Segundo os investigadores, o funcionamento do esquema pode ser compreendido em etapas.
- Origem dos recursos
O dinheiro partiria de empresas ligadas ao próprio grupo financeiro. Uma das citadas nas investigações é a Super Participações e Empreendimentos, apontada como ponto inicial de distribuição dos valores.
- Transferência para empresas intermediárias
A partir daí, os recursos seriam enviados para empresas de consultoria e prestação de serviços. Entre elas aparece a Varajo Consultoria Empresarial. Essas empresas funcionariam como intermediárias, recebendo os valores e posteriormente repassando o dinheiro a outras pessoas ou empresas.
- Uso de contratos para dar aparência legal
Para justificar as transferências, os pagamentos eram registrados como serviços de consultoria ou assessoria empresarial. De acordo com a investigação, muitos desses contratos são suspeitos de serem apenas formais, ou seja, criados para dar aparência legal às movimentações financeiras.
- Distribuição dos valores
Depois de passar pelas empresas intermediárias, parte do dinheiro teria sido direcionada a pessoas ligadas ao grupo responsável por executar as operações. Entre os citados está Luiz Phillipi Machado de Moraes Mourão, conhecido pelo apelido de “Sicário”, apontado como integrante de um núcleo que receberia pagamentos mensais e bônus.
- Suspeita de ligação com servidores públicos
A investigação também aponta que servidores ligados ao Banco Central do Brasil teriam prestado consultorias informais ao banco, recebendo pagamentos por meio desses contratos.
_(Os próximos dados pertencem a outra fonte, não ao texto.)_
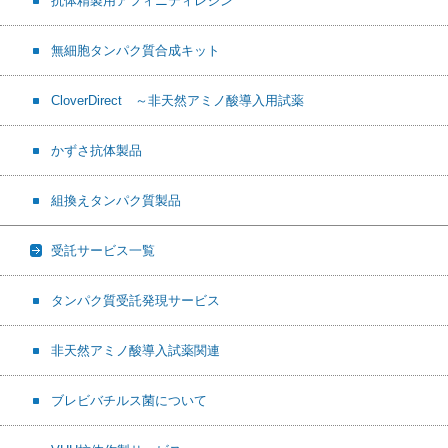
抗体精製用アフィニティレジン
無細胞タンパク質合成キット
CloverDirect ～非天然アミノ酸導入用試薬
かずさ抗体製品
組換えタンパク質製品
受託サービス一覧
タンパク質受託発現サービス
非天然アミノ酸導入試薬関連
ブレビバチルス菌について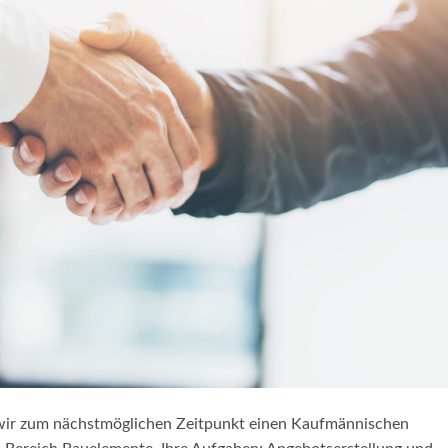
wir zum nächstmöglichen Zeitpunkt einen Kaufmännischen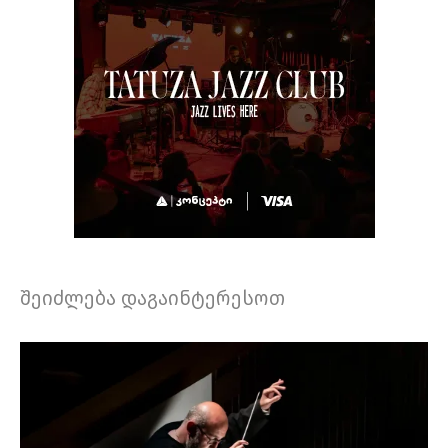
შეიძლება დაგაინტერესოთ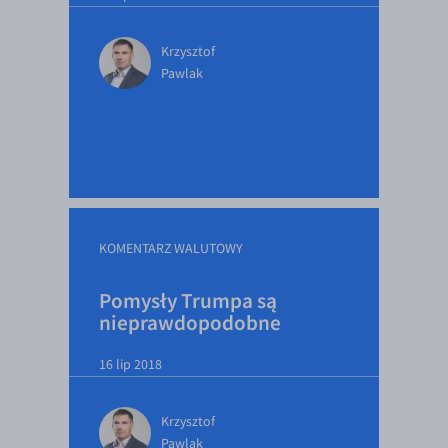
Krzysztof
Pawlak
KOMENTARZ WALUTOWY
Pomysły Trumpa są
nieprawdopodobne
16 lip 2018
Krzysztof
Pawlak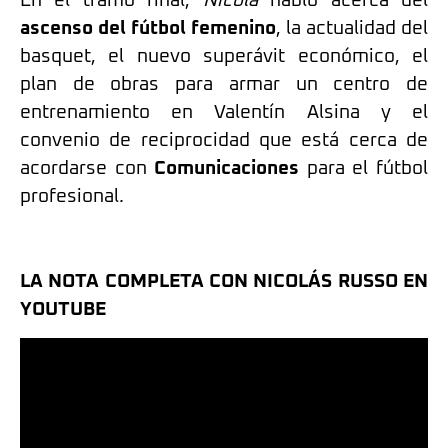
En el tramo final,
Nicola
habló acerca del
ascenso del fútbol femenino
, la actualidad del
basquet, el nuevo superávit económico, el
plan de obras para armar un centro de
entrenamiento en Valentín Alsina y el
convenio de reciprocidad que está cerca de
acordarse con
Comunicaciones
para el fútbol
profesional.
LA NOTA COMPLETA CON NICOLÁS RUSSO EN
YOUTUBE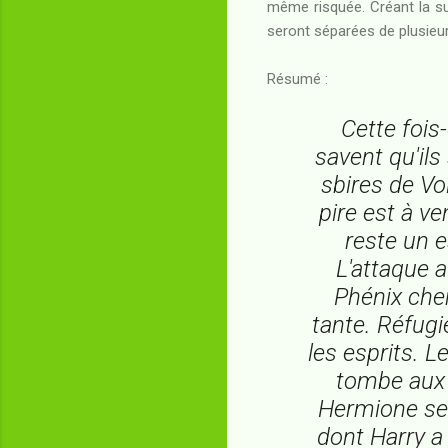
même risquée. Créant la sur
seront séparées de plusieur
Résumé :
Cette fois-
savent qu'ils
sbires de Vo
pire est à ve
reste un 
L'attaque a
Phénix cher
tante. Réfugi
les esprits. 
tombe aux 
Hermione se 
dont Harry a 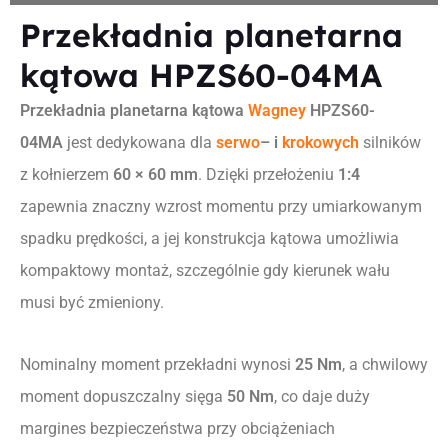
Przekładnia planetarna
kątowa HPZS60-04MA
Przekładnia planetarna kątowa
Wagney
HPZS60-
04MA
jest dedykowana dla
serwo
– i
krokowych
silników
z kołnierzem
60 × 60 mm
. Dzięki przełożeniu
1:4
zapewnia znaczny wzrost momentu przy umiarkowanym
spadku prędkości, a jej konstrukcja kątowa umożliwia
kompaktowy montaż, szczególnie gdy kierunek wału
musi być zmieniony.
Nominalny moment przekładni wynosi
25 Nm
, a chwilowy
moment dopuszczalny sięga
50 Nm
, co daje duży
margines bezpieczeństwa przy obciążeniach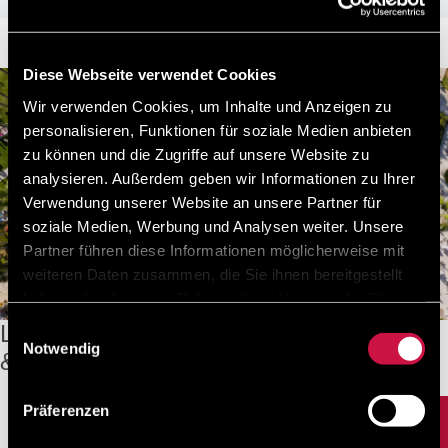
SONDERANGEBOTE
Diese Webseite verwendet Cookies
Wir verwenden Cookies, um Inhalte und Anzeigen zu
personalisieren, Funktionen für soziale Medien anbieten
zu können und die Zugriffe auf unsere Website zu
analysieren. Außerdem geben wir Informationen zu Ihrer
Verwendung unserer Website an unsere Partner für
soziale Medien, Werbung und Analysen weiter. Unsere
Partner führen diese Informationen möglicherweise mit
weiteren Daten zusammen, die Sie ihnen bereitgestellt
haben oder die sie im Rahmen Ihrer Nutzung der Dienste
gesammelt haben.
Leonardo Plaza Cypria Maris Beach Hotel
Einwilligungsauswahl
Notwendig
& Spa
Präferenzen
ANGEBOTE ANZEIGEN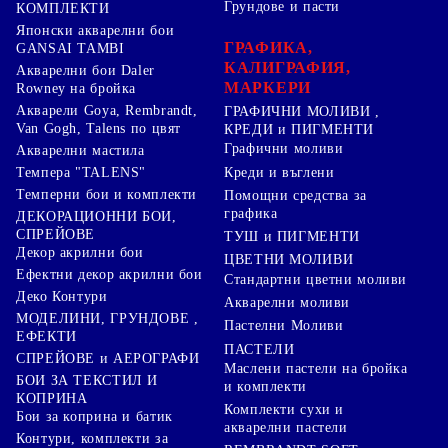
Грундове и пасти
КОМПЛЕКТИ
Японски акварелни бои
ГРАФИКА,
GANSAI TAMBI
КАЛИГРАФИЯ,
Акварелни бои Daler
МАРКЕРИ
Rowney на бройка
Акварели Goya, Rembrandt,
ГРАФИЧНИ МОЛИВИ ,
Van Gogh, Talens по цвят
КРЕДИ и ПИГМЕНТИ
Графични моливи
Акварелни мастила
Креди и въглени
Темпера "TALENS"
Темперни бои и комплекти
Помощни средства за
графика
ДЕКОРАЦИОННИ БОИ,
СПРЕЙОВЕ
ТУШ и ПИГМЕНТИ
Декор акрилни бои
ЦВЕТНИ МОЛИВИ
Ефектни декор акрилни бои
Стандартни цветни моливи
Деко Контури
Акварелни моливи
МОДЕЛИНИ, ГРУНДОВЕ ,
Пастелни Моливи
ЕФЕКТИ
ПАСТЕЛИ
СПРЕЙОВЕ и АЕРОГРАФИ
Маслени пастели на бройка
БОИ ЗА ТЕКСТИЛ И
и комплекти
КОПРИНА
Комплекти сухи и
Бои за коприна и батик
акварелни пастели
Контури, комплекти за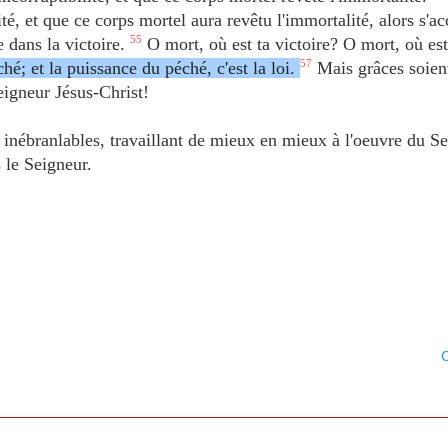
ité, et que ce corps mortel aura revêtu l'immortalité, alors s'a
e dans la victoire.
55
O mort, où est ta victoire? O mort, où est
ché; et la puissance du péché, c'est la loi.
57
Mais grâces soien
eigneur Jésus-Christ!
inébranlables, travaillant de mieux en mieux à l'oeuvre du Se
 le Seigneur.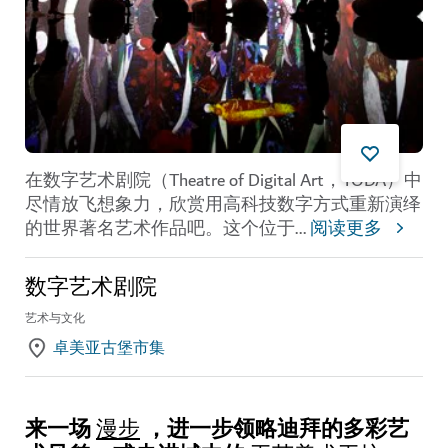
在数字艺术剧院（Theatre of Digital Art，TODA）中
尽情放飞想象力，欣赏用高科技数字方式重新演绎
的世界著名艺术作品吧。这个位于
...
阅读更多
数字艺术剧院
艺术与文化
卓美亚古堡市集
来一场
，进一步领略迪拜的多彩艺
漫步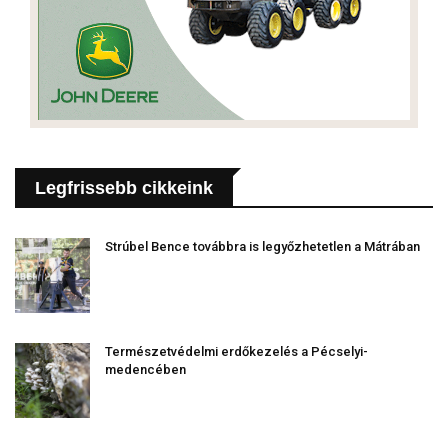
Legfrissebb cikkeink
Strúbel Bence továbbra is legyőzhetetlen a Mátrában
Természetvédelmi erdőkezelés a Pécselyi-
medencében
Essa situação levantou suspeitas de conflito de interesses e possível enriquecimento ilícito.
Como funcionaria a estrutura do esquema
De forma simplificada, o modelo investigado funcionaria da seguinte maneira:
- o dinheiro saía de empresas ligadas ao grupo financeiro
- era transferido para empresas intermediárias
- contratos de consultoria justificavam os repasses
- os valores eram redistribuídos a pessoas e grupos envolvidos
- as múltiplas transferências dificultavam o rastreamento da origem do dinheiro.
As investigações ainda estão em andamento e buscam esclarecer o papel de cada envolvido, além de determinar se houve crimes financeiros, corrupção ou lavagem de dinheiro no caso.